Project Structure¶

This is the class structure diagram that Hermione relies on:

Here we describe briefly what each class is doing:

Data Source¶

DataBase - should be used when data recovery requires a connection to a database. Contains methods for opening and closing a connection.
Spreadsheet - should be used when data recovery is in spreadsheets/text files. All aggregation of the bases to generate a “flat table” should be performed in this class.
DataSource - abstract class which DataBase and Spreadsheet inherit from.

Preprocessing¶

Preprocessing - concentrates all preprocessing steps that must be performed on the data before the model is trained.
Normalization - applies normalization and denormalization to reported columns. This class contains the following normalization algorithms already implemented: StandardScaler e MinMaxScaler.
TextVectorizer - transforms text into vector.

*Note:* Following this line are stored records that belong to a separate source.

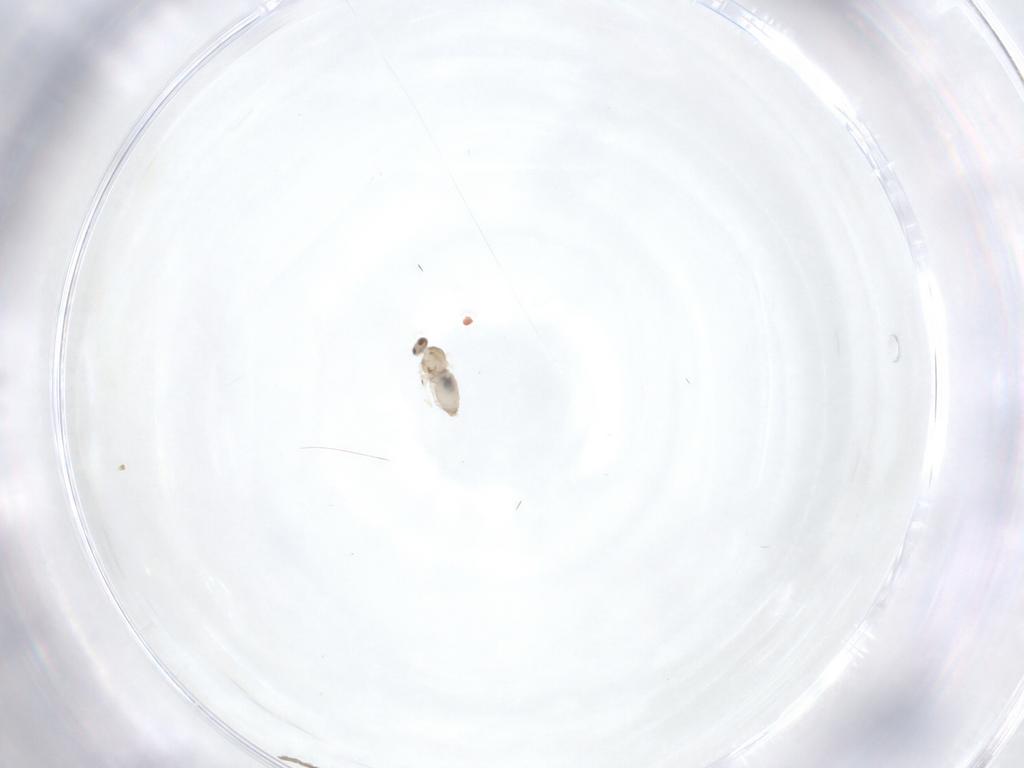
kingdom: Animalia
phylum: Arthropoda
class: Insecta
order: Diptera
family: Cecidomyiidae
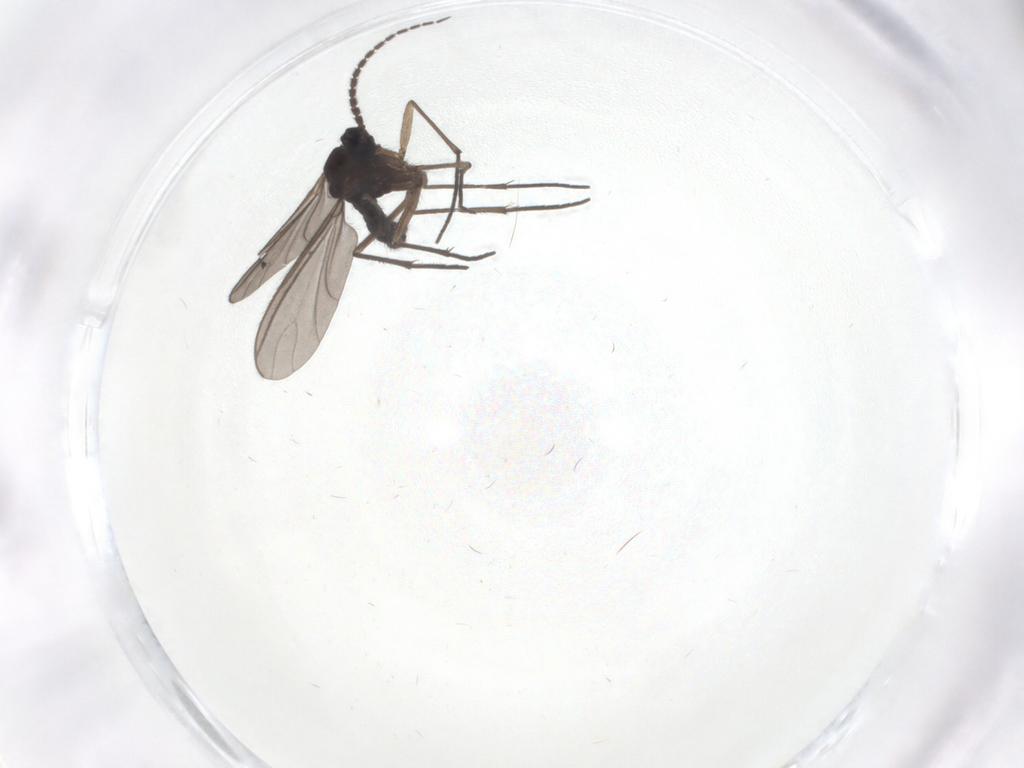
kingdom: Animalia
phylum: Arthropoda
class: Insecta
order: Diptera
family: Sciaridae
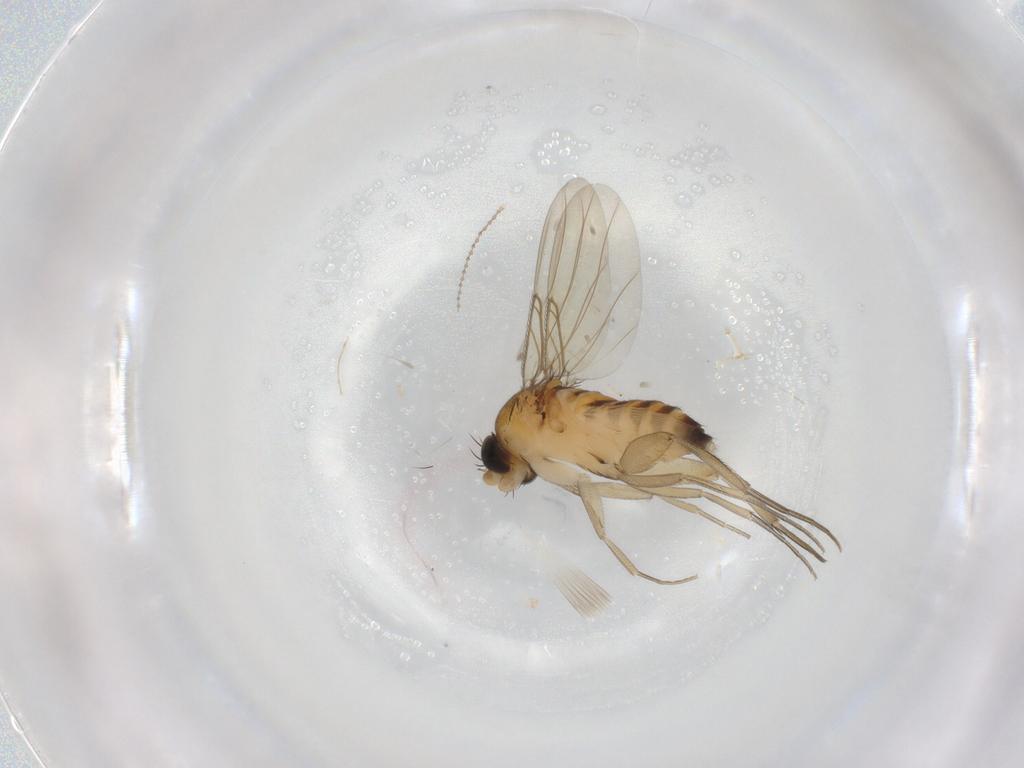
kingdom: Animalia
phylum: Arthropoda
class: Insecta
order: Diptera
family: Phoridae
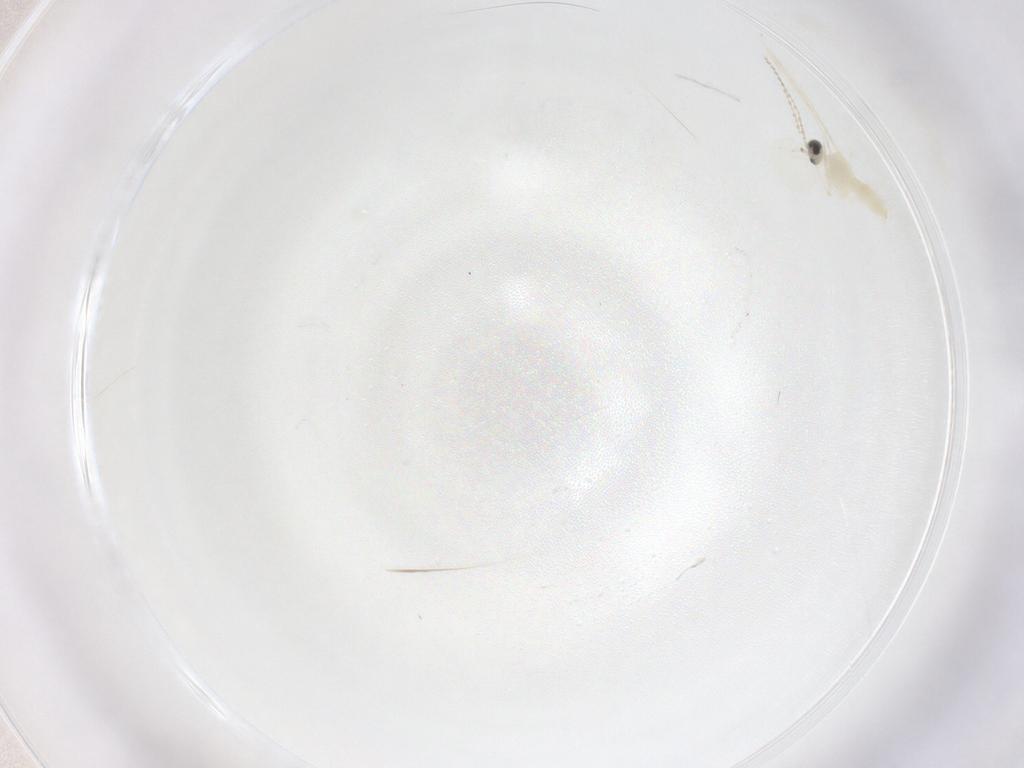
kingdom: Animalia
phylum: Arthropoda
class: Insecta
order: Diptera
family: Cecidomyiidae
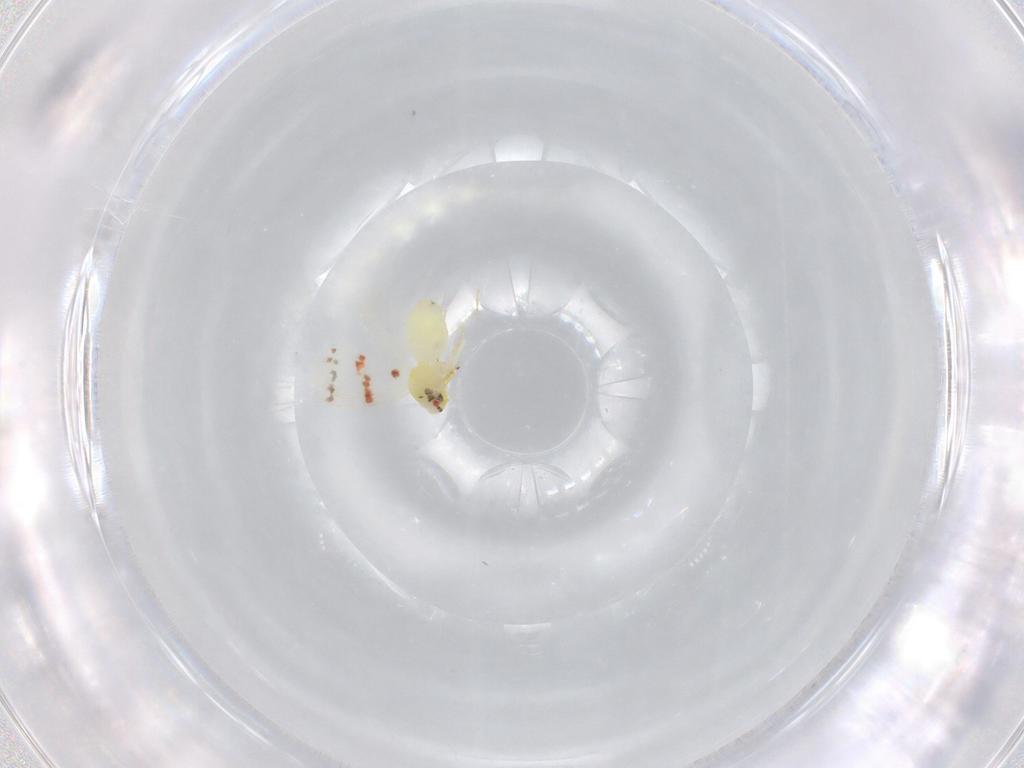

Implemented methods: Bag of words, TF_IDF, Embedding: mean, median e indexing.

Visualization¶

Visualization - methods for data visualization. There are methods to make static and interactive plots.
App Streamlit - streamlit example consuming Titanic dataset, including pandas profilling.

Model¶

Trainer - module that centralizes training algorithms classes. Algorithms from scikit-learn library, for instance, can be easily used with the TrainerSklearn implemented class.
Wrapper - centralizes the trained model with its metrics. This class has built-in integration with MLFlow.
Metrics - it contains key metrics that are calculated when models are trained. Classification, regression and clustering metrics are already implemented.

Tests¶

test_project - module for unit testing.